There remains two valuable illustrated books from the reign of Baisongor. One, being the Kelileh and Demneh and the other, Baisongor's Shahnameh (epic of kings). In the drawings of Shahnameh, painted in 1444 AD in Shiraz, interesting examples of Iranian miniature art can be seen. One of these drawings represents a beautiful scene from an Iranian court, painted in the Chinese style. White and blue tiles and Persian carpets are drawn in geometrical shapes.

In one of the manuscripts of the book of "Khamseh Nezami", exist 13 excellent miniatures, drawn by Mirak, the famous painter and calligrapher. The sensitive and artistic spirit of Baghdad's paintings are represented in the drawings of another volume among the works of Khamseh Nezami. This precious work is preserved in "British Museum". One of the liveliest paintings of this book, shows the construction of Jozanag palace. In this painting, masters and architects are busy building the palace. This miniature was painted in 1494 in Herat.

Behzad, the greatest painter of the Herat School, expanded the delicate art of miniature. He invented new patterns for natural facts and portraitist which did not exist before his time. One of the masterpieces of the Iranian art of painting is an illustrated book of Shahnameh, preserved in the library of Golestan palace in Tehran. This Shahnameh was also illustrated under Baisongor, the Timourian prince, and belongs to the Herat School. The paintings of this book, from the view point of coloration and proportion of the components in the images are at the highest degree of beauty and firmness.

A work by Reza Abbasi
During the Safavid era, the artistic center was moved to Tabriz. A few artists also settled in Qazvin. But the Safavid School of painting was established in Esfahan. The miniature of Iran, in the Esfahan of Safavid era, was detached from the influence of the Chinese out and stepped on a new road. The painters were then more inclined towards naturalism. Reza Abassi, founded the "Safavi School of painting". The art of design during the Savafids subjected to a brilliant transformation. The design, which is one of the most elegant Iranian designs, was made possible by the talent of the artists of the Safavid School. Miniatures created under the Safavi School, were not exclusively aimed for adorning and illustrating books. The Safavi style is softer in form than those of the Timourid School, specially the Mongolian.

Human images and their behavior are not vain and artificial, in the contrary quiet natural, and close to reality. Safavid painters also manifested a special expertness in humeral paintings. The most magnificent example of the paintings of this period exists in the palaces of "Chehel Sotoun" and "Ali Qapoo". In Safavid paintings, the splendor and the grandeur of this period is the main attraction. The themes of the paintings are about the life in the royal court, the nobles, beautiful palaces, pleasant goodness, scenes of battles and banquets. Humans are drawn in sumptuous garments, handsome faces and elegant statues colors are glowingly bright.

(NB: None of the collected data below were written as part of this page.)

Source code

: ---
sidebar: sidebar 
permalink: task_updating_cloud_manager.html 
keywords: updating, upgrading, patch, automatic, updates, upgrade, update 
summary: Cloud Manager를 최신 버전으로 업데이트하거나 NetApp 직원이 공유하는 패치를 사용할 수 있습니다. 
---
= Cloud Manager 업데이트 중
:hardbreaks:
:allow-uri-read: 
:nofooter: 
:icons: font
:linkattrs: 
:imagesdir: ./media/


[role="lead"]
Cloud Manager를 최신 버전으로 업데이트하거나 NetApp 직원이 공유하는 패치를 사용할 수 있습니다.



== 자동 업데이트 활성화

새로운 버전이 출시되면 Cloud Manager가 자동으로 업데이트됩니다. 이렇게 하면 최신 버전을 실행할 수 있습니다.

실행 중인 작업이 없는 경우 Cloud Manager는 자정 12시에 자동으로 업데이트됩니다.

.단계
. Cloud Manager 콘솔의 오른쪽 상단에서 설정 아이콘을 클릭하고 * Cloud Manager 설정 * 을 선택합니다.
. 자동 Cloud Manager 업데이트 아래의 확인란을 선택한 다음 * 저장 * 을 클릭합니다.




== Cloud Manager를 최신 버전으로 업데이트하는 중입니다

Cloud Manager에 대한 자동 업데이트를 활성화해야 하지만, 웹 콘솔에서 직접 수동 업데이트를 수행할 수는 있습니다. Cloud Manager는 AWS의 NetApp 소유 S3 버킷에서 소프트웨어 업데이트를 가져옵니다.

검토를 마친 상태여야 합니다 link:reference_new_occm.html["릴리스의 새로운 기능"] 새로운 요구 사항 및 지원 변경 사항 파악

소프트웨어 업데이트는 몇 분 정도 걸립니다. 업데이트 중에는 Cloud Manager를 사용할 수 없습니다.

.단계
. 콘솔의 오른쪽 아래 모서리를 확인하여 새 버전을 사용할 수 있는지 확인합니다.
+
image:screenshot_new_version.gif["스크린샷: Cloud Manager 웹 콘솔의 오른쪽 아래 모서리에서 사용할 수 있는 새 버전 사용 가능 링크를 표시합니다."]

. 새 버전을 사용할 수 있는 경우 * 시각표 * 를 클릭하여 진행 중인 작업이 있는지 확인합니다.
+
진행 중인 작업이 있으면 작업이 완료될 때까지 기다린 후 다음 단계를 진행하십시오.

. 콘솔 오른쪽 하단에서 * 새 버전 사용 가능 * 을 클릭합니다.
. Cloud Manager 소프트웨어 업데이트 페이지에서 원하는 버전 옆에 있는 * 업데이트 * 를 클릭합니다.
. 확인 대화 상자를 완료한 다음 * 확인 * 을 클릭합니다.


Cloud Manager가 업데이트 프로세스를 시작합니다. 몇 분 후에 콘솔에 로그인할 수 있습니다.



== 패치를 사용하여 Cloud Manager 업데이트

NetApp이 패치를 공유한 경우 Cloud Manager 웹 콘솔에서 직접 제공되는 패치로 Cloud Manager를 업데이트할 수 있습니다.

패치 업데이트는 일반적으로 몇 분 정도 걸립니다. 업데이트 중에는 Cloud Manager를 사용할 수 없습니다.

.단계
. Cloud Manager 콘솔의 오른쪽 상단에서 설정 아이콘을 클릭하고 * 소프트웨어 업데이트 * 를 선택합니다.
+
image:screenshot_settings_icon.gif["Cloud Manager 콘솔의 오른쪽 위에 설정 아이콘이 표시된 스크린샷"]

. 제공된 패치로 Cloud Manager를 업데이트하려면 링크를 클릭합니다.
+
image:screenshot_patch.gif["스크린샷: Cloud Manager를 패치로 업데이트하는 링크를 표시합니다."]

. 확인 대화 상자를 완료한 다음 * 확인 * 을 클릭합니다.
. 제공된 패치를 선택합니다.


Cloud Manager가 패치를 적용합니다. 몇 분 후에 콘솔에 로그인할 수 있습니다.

The art of painting, during the Safavid era expanded both in quantity and quality. In the works of this period, a greater freedom, skill, and power can be seen.

The Iranian paintings, through their richness, offer a special joy unlike anything else. They keep a vast connection with the epic stories. In Iranian paintings, the nude body of a human is not a way of expression. Iranian painting is considered as one of the greatest schools of Asia. Splendor and luminosity have not been better expressed in any other culture. Bright skies, astonishing beauty of spring blossoms, and among them, humans with splendid garments who hate and love, are jovial or melancholic, form the general themes of the Iranian painting.



"Iran has offered a particularly unique art to the world which excellent in its kind."